8. The sample size for the training set
- Not applicable. This device is not an AI/ML product developed with a "training set."
9. How the ground truth for the training set was established
- Not applicable. No training set for an AI/ML algorithm exists for this submission.
Summary of the study that proves the device meets the acceptance criteria:
The study proving the device meets the acceptance criteria is a series of non-clinical performance and safety tests conducted according to a comprehensive set of international standards, primarily the ISO 7176 series (for wheelchairs and mobility scooters) and the ISO 10993 series (for biological evaluation of medical devices). Additionally, Electromagnetic Compatibility (EMC) testing was performed according to IEC 60601-1-2.

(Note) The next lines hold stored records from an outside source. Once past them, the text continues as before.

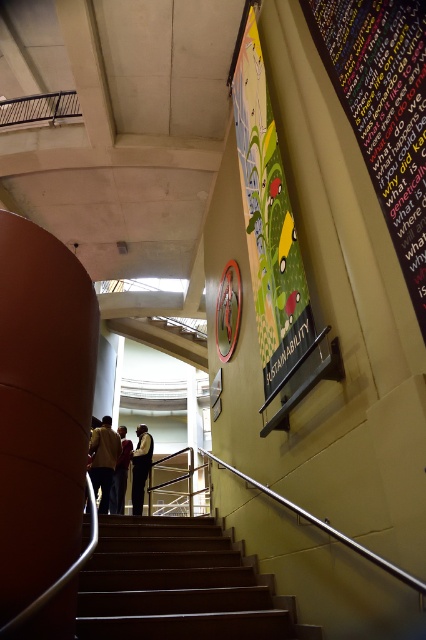
Which is in front, point (152, 566) or point (124, 460)?

Point (152, 566)

Is point (143, 531) farther from viewer compared to point (126, 460)?

That is False.

Which is behind, point (135, 582) or point (112, 492)?

The point (112, 492) is more distant.

Identify the location of wooden stairs at center. This screenshot has width=426, height=640. (178, 586).

Does yellow fabric jacket at center lie behind dark blue shirt at center?

No.

Does point (98, 451) come in front of point (120, 502)?

Yes, it is.

Locate an element on the screen. Image resolution: width=426 pixels, height=640 pixels. yellow fabric jacket at center is located at coordinates (103, 460).

Who is more forward, (408, 12) or (271, 291)?

Point (408, 12) is more forward.

Is multicolored fabric bulletin board at upper right smaller than vibrant glossy poster at upper center?

Yes.

The width and height of the screenshot is (426, 640). Find the location of `multicolored fabric bulletin board at upper right`. multicolored fabric bulletin board at upper right is located at coordinates (383, 109).

This screenshot has height=640, width=426. I want to click on multicolored fabric bulletin board at upper right, so click(x=383, y=109).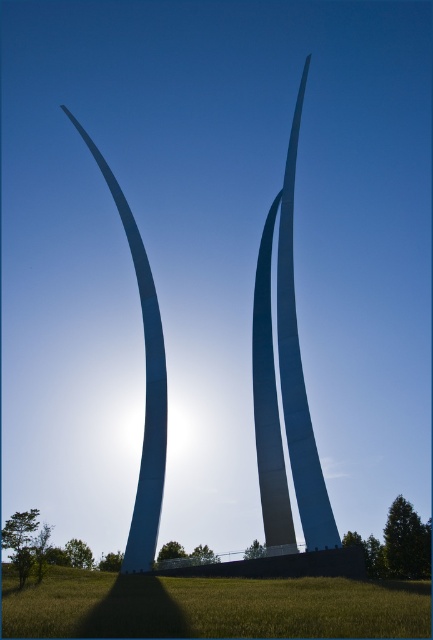
Is green grass at lower center bigger than white polished steel sculpture at center?

Incorrect, green grass at lower center is not larger than white polished steel sculpture at center.

Is point (190, 614) closer to viewer compared to point (332, 524)?

That is True.

I want to click on green grass at lower center, so click(x=210, y=605).

Who is positioned more to the left, green grass at lower center or white polished steel sculpture at left?

From the viewer's perspective, white polished steel sculpture at left appears more on the left side.

Can you confirm if green grass at lower center is positioned below white polished steel sculpture at left?

Indeed, green grass at lower center is positioned under white polished steel sculpture at left.

Which is in front, point (68, 616) or point (146, 500)?

Point (68, 616) is in front.

Image resolution: width=433 pixels, height=640 pixels. In order to click on green grass at lower center in this screenshot , I will do `click(210, 605)`.

Who is more forward, (319, 512) or (142, 497)?

Point (319, 512) is in front.

Based on the photo, who is positioned more to the right, white polished steel sculpture at center or white polished steel sculpture at left?

From the viewer's perspective, white polished steel sculpture at center appears more on the right side.

Who is more distant from viewer, [284,186] or [148,550]?

The point [284,186] is behind.

The image size is (433, 640). Find the location of `white polished steel sculpture at center`. white polished steel sculpture at center is located at coordinates (284, 385).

The report details that "Non-clinical tests were conducted to verify that the proposed device met all design specifications as was Substantially Equivalent (SE) to the predicate device." The results consistently demonstrated that the proposed device complies with and meets the requirements of these standards. The acceptance criteria for each test were the thresholds or specifications outlined within the respective ISO/IEC standards. The study concluded that, based on these non-clinical tests and comparisons to the predicate device, the subject device is as safe, effective, and performs as well as the legally marketed predicate device. No clinical studies were included in this submission.
§ 890.3800 Motorized three-wheeled vehicle.
(a)
Identification. A motorized three-wheeled vehicle is a gasoline-fueled or battery-powered device intended for medical purposes that is used for outside transportation by disabled persons.(b)
Classification. Class II (performance standards).